* _Extracted material_:

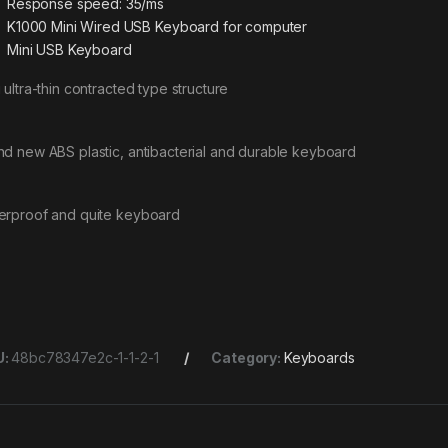
Response speed: 35/ms
K1000 Mini Wired USB Keyboard for computer
Mini USB Keyboard
 ultra-thin contracted type structure
nd new ABS plastic, antibacterial and durable keyboard
erproof and quite keyboard
U:
48bc78347e2c-1-1-2-1
Category:
Keyboards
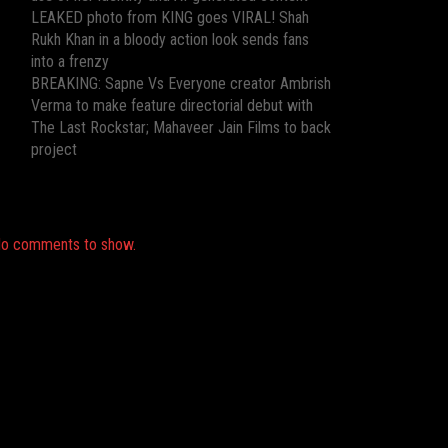
LEAKED photo from KING goes VIRAL! Shah
Rukh Khan in a bloody action look sends fans
into a frenzy
BREAKING: Sapne Vs Everyone creator Ambrish
Verma to make feature directorial debut with
The Last Rockstar; Mahaveer Jain Films to back
project
Recent Comments
o comments to show.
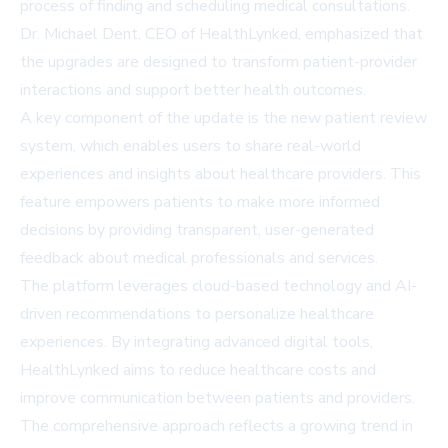
process of finding and scheduling medical consultations.
Dr. Michael Dent, CEO of HealthLynked, emphasized that
the upgrades are designed to transform patient-provider
interactions and support better health outcomes.
A key component of the update is the new patient review
system, which enables users to share real-world
experiences and insights about healthcare providers. This
feature empowers patients to make more informed
decisions by providing transparent, user-generated
feedback about medical professionals and services.
The platform leverages cloud-based technology and AI-
driven recommendations to personalize healthcare
experiences. By integrating advanced digital tools,
HealthLynked aims to reduce healthcare costs and
improve communication between patients and providers.
The comprehensive approach reflects a growing trend in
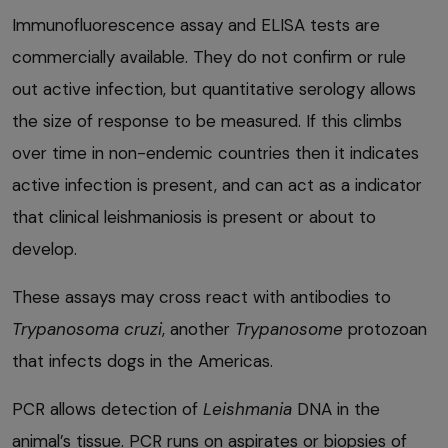
Immunofluorescence assay and ELISA tests are
commercially available. They do not confirm or rule
out active infection, but quantitative serology allows
the size of response to be measured. If this climbs
over time in non-endemic countries then it indicates
active infection is present, and can act as a indicator
that clinical leishmaniosis is present or about to
develop.
These assays may cross react with antibodies to
Trypanosoma cruzi
, another
Trypanosome
protozoan
that infects dogs in the Americas.
PCR allows detection of
Leishmania
DNA in the
animal’s tissue. PCR runs on aspirates or biopsies of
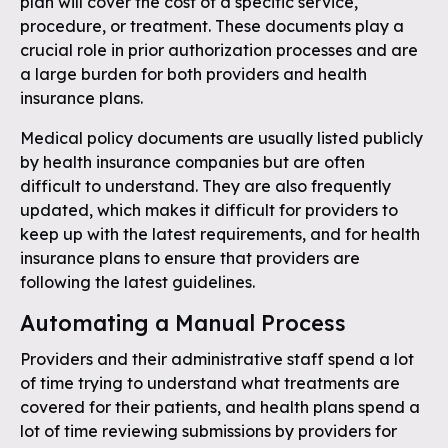
plan will cover the cost of a specific service,
procedure, or treatment. These documents play a
crucial role in prior authorization processes and are
a large burden for both providers and health
insurance plans.
Medical policy documents are usually listed publicly
by health insurance companies but are often
difficult to understand. They are also frequently
updated, which makes it difficult for providers to
keep up with the latest requirements, and for health
insurance plans to ensure that providers are
following the latest guidelines.
Automating a Manual Process
Providers and their administrative staff spend a lot
of time trying to understand what treatments are
covered for their patients, and health plans spend a
lot of time reviewing submissions by providers for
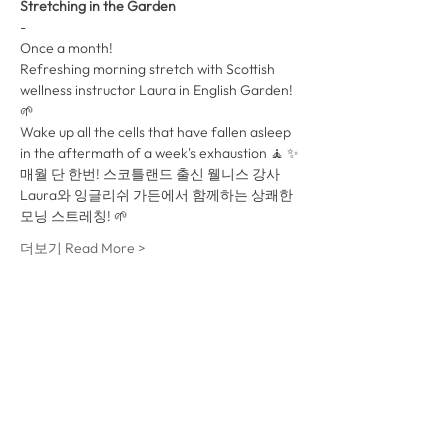
Stretching in the Garden
-
Once a month!
Refreshing morning stretch with Scottish 
wellness instructor Laura in English Garden! 
🌱
Wake up all the cells that have fallen asleep 
in the aftermath of a week's exhaustion 🧘 ✨
매월 단 한번! 스코틀랜드 출신 웰니스 강사 
Laura와 잉글리쉬 가든에서 함께하는 상쾌한 
모닝 스트레칭! 🌱 
더보기 Read More >
이벤트를 공유 Share This
Event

* _What you have to do_: Begin at the first line of the entries above and return each line exactly, stopping after the line that contains "Dr. Michael Dent, CEO". Pictures do not belong in the copy.

* _Finished task_:
Response speed: 35/ms
K1000 Mini Wired USB Keyboard for computer
Mini USB Keyboard
 ultra-thin contracted type structure
nd new ABS plastic, antibacterial and durable keyboard
erproof and quite keyboard
U:
48bc78347e2c-1-1-2-1
Category:
Keyboards
LEAKED photo from KING goes VIRAL! Shah
Rukh Khan in a bloody action look sends fans
into a frenzy
BREAKING: Sapne Vs Everyone creator Ambrish
Verma to make feature directorial debut with
The Last Rockstar; Mahaveer Jain Films to back
project
Recent Comments
o comments to show.
process of finding and scheduling medical consultations.
Dr. Michael Dent, CEO of HealthLynked, emphasized that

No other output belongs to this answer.